• Given entries
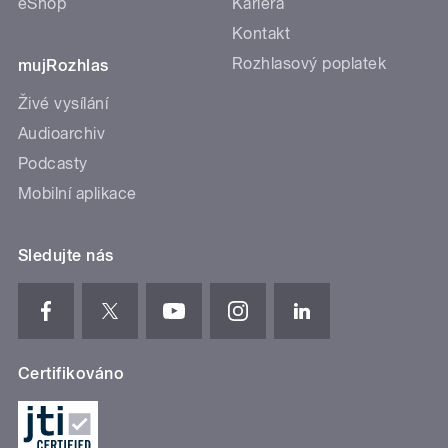
eShop
Kariéra
Kontakt
Rozhlasový poplatek
mujRozhlas
Živé vysílání
Audioarchiv
Podcasty
Mobilní aplikace
Sledujte nás
Certifikováno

• What the task requires
Images should not appear in the copy; retype the listing above exactly.

• Problem solution
eShop
Kariéra
Kontakt
Rozhlasový poplatek
mujRozhlas
Živé vysílání
Audioarchiv
Podcasty
Mobilní aplikace
Sledujte nás
Certifikováno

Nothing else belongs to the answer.